On devrait recommander 30 minutes de Monteiro chaque jour comme on recommande la demi-heure de marche quotidienne.
Et spécialement cet album, éponyme, le chapitre trois de la carrière de Doris.
Monteiro fait partie de celles que j'aime appeler les "songbird".
Elles sont comme ces oiseaux qui sifflent tot le matin près de votre fenêtre mais qui ne vous gênent pas contrairement aux roucoulements agressifs des pigeons.
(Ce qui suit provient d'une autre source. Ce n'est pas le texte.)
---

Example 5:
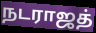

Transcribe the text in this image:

நடராஜத்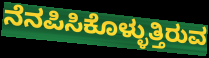
ನೆನಪಿಸಿಕೊಳ್ಳುತ್ತಿರುವ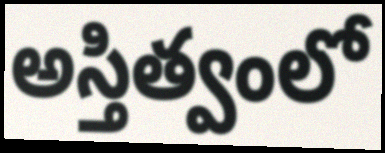
అస్తిత్వంలోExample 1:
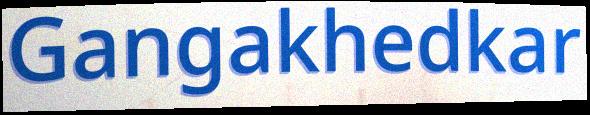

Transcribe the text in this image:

Gangakhedkar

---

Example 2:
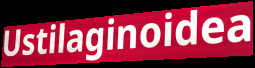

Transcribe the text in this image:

Ustilaginoidea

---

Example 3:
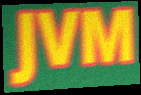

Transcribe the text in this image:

JVM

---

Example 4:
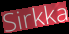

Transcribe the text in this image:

Sirkka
On adore quand Doris chante innocemment l'amour, qu'elle se plaint passivement d'être seule (Cancao de sentir saudade). Mélancolique est la couleur de l'album, mais regarder la pochette de l'album Doris regarde vers la lumière ! Donc pas que des larmes lors de l'écoute, des sourires aussi face à la candeur qui se dégage de la jeune chanteuse qui a à peine 25 ans à l'époque. (cf. Hora de Nos Dois, Palhacada, O Menino Desce O Morro)
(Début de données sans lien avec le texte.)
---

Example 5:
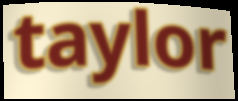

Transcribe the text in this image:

taylor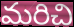
మరిచి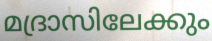
മദ്രാസിലേക്കും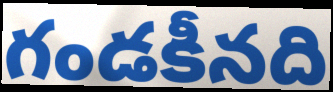
గండకీనదిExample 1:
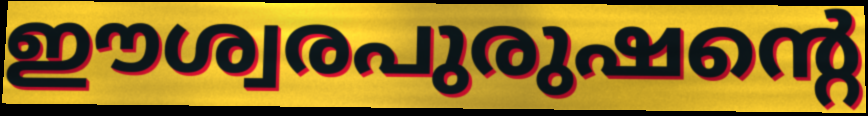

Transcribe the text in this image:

ഈശ്വരപുരുഷന്റെ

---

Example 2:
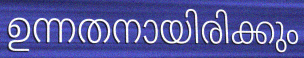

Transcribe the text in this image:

ഉന്നതനായിരിക്കും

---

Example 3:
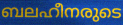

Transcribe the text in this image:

ബലഹീനരുടെ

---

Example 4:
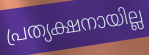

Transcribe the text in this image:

പ്രത്യക്ഷനായില്ല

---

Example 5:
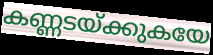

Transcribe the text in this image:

കണ്ണടയ്ക്കുകയേ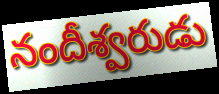
నందీశ్వరుడుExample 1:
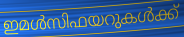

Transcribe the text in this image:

ഇമൾസിഫയറുകൾക്ക്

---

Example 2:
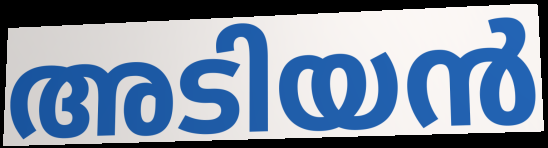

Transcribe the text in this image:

അടിയൻ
Tout au long de l'album il n'y a pas une note plus haute que l'autre, Doris chante comme on chante des berceuses à un enfant. La voix est plus mezzo que soprano, un brin cassée et descend bien bas a quelques occasions. Ce naturel lui vaudra d'être boudée par son public brésilien chaud comme la braise qui lui reprochera sa trop grande réserve. Classique, un brin jazzy, les cuivres sont ici rares (Passaporte pra Titia), remplacés - quand il le faut - par un bon vieil accordéon, on a ici affaire à une sorte un jazz-bossa-nova le tout restant très classique mais vocalement parfait (si j'étais prof j'lui aurais mit '10/10 Très bonne élève!" à la petite Monteiro)!